Women and Epilepsy

From the seizures themselves to medication side effects, epilepsy has several important implications for women’s health. The epilepsy experts at Mount Sinai are trained to work with many of these issues, including those below.

Menstruation and Epilepsy

Catamenial epilepsy refers to epilepsy affected by the menstrual cycle and changes in the ratio of estrogen to progesterone. A higher estroge- to-progesterone ratio increases the risk of seizures, and some women may experience worsened seizures during ovulation or just before their periods. While there are no treatments approved by the U.S. Food and Drug Administration (FDA)  for catamenial epilepsy, there are a number of strategies that can help. 

Epilepsy and Pregnancy

If you are considering pregnancy, it is important to optimize your medications and to supplement with folic acid. Some medications are much safer in pregnancy than others. While taking any medication or combination of medications, the vast majority of women with epilepsy have healthy babies. If you needed medication before pregnancy, it is important to keep taking it during pregnancy. For these reasons, at Mount Sinai, we will discuss whether you are sexually active and your plans regarding pregnancy.

Oral Contraceptives and Epilepsy

Many anti-epileptic drugs interact with oral contraceptives making the anti-epilepsy medications less effective. If you are using oral contraceptives for birth control, talk with your doctor about possible interactions. 

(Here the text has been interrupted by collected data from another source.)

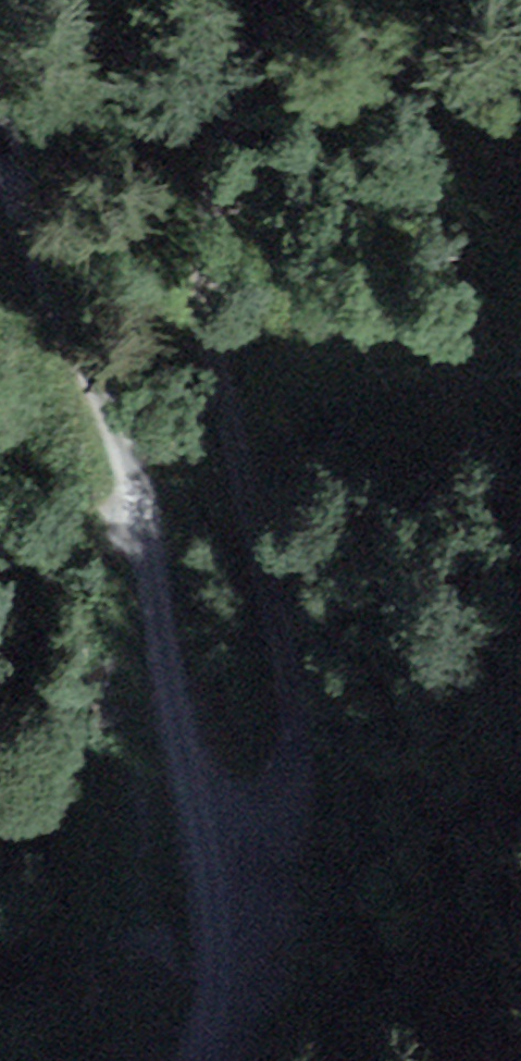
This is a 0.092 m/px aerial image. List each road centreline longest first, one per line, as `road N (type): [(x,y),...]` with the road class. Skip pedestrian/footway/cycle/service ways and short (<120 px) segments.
road 1 (track): [(156,1060),(193,984),(211,862),(112,425),(0,163)]
road 2 (track): [(211,862),(268,743),(208,293),(237,93),(268,0)]

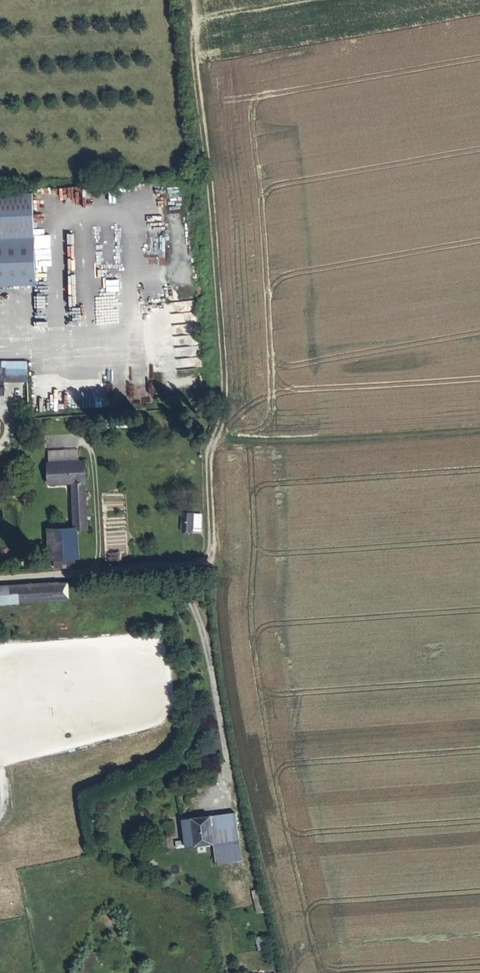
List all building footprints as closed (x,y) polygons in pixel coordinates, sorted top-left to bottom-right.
[(0,195),(0,285),(36,284),(34,193),(0,195)] [(5,367),(4,381),(22,381),(22,367),(5,367)] [(49,463),(78,462),(78,450),(48,451),(49,463)] [(85,461),(78,462),(49,463),(47,463),(48,483),(72,483),(74,528),(88,528),(85,482),(86,482),(85,461)] [(200,527),(201,515),(193,514),(193,513),(183,513),(182,530),(192,530),(192,527),(200,527)] [(76,557),(74,528),(51,529),(52,558),(76,557)] [(0,586),(0,602),(68,598),(67,582),(0,586)] [(235,812),(210,816),(213,843),(239,840),(235,812)] [(213,843),(210,816),(182,819),(186,846),(213,843)] [(239,840),(213,843),(216,863),(241,859),(239,840)]
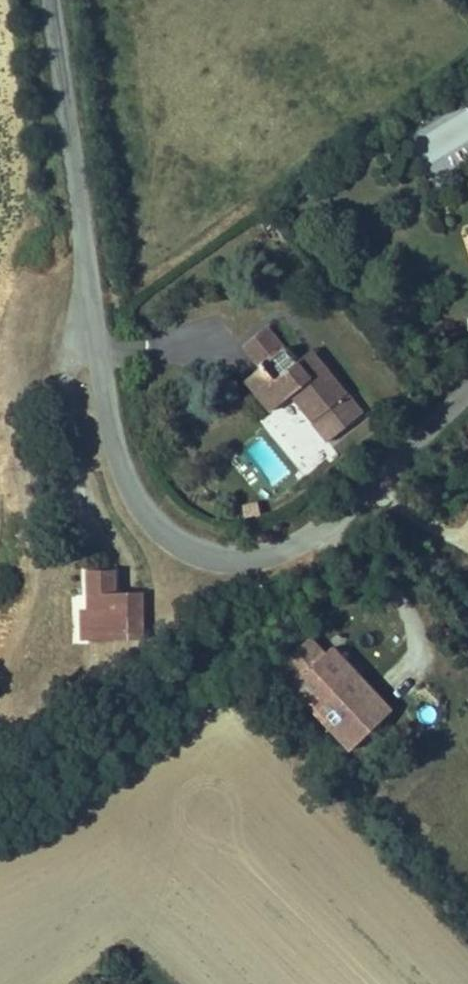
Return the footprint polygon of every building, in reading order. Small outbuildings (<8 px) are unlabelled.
[(429,168),(467,145),(467,110),(464,103),(409,135),(429,168)] [(253,337),(276,366),(259,380),(284,412),(302,397),(340,446),(379,415),(320,340),(304,353),(276,318),(253,337)] [(153,606),(123,606),(123,586),(97,586),(98,623),(98,654),(154,653),(153,606)] [(90,654),(98,654),(98,623),(89,623),(90,654)] [(306,676),(358,717),(390,675),(337,636),(306,676)] [(411,690),(390,675),(358,717),(379,732),(411,690)]
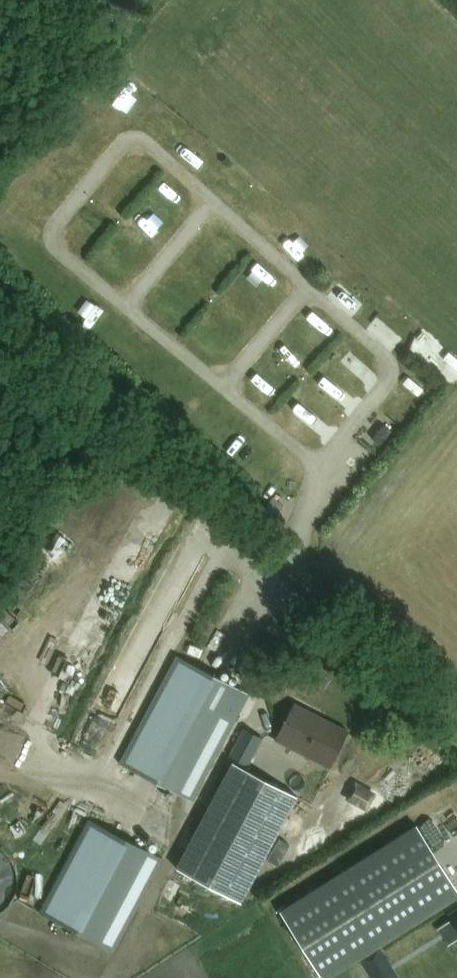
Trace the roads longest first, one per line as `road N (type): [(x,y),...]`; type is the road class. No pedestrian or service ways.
road 1 (track): [(270,560),(318,489),(319,466),(391,381),(392,370),(387,356),(143,143),(124,144),(54,229),(52,244),(223,388)]
road 2 (unclassified): [(456,703),(0,336)]
road 3 (track): [(214,205),(125,308)]
road 4 (track): [(309,288),(223,388)]
road 5 (track): [(223,388),(319,466)]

Breastfeeding and Epilepsy

The American Academy of Neurology recommends breastfeeding for women with epilepsy. There are some risks of breastfeeding for infants whose mothers are taking anti-epileptic medication. Despite the possible risks, the proven benefits of breastfeeding, such as reduced risk of autoimmune disorders and enhanced cognitive abilities, are compelling.

Menopause and Epilepsy

In menopause, the levels of estrogen and progesterone both decrease. The result of this decline is unpredictable. Women often report that their seizures improve or stay the same, but a worsening is also possible. If you are considering hormone replacement therapy for symptoms of menopause, discuss the possibility with your neurologist. Including progesterone in hormone replacement therapy may be helpful for seizures.

Menopause is a time of bone density loss for women, and anti-seizure medications for epilepsy can also decrease bone density. Therefore, women with epilepsy in menopause should consider getting screened for bone density loss. Exercise, particularly weight bearing, and certain medications can help prevent bone loss.

Sexual Dysfunction and Epilepsy

The epilepsy itself and possibly the anti-seizure medications can affect a patient’s sexual functioning. Commonly reported problems include vaginal dryness, a lack of desire to have sex, and problems with orgasm. Certain anti-seizure medications have been more commonly linked to loss of sexual desire. Anxiety and depression in people with epilepsy can also affect sexual dysfunction.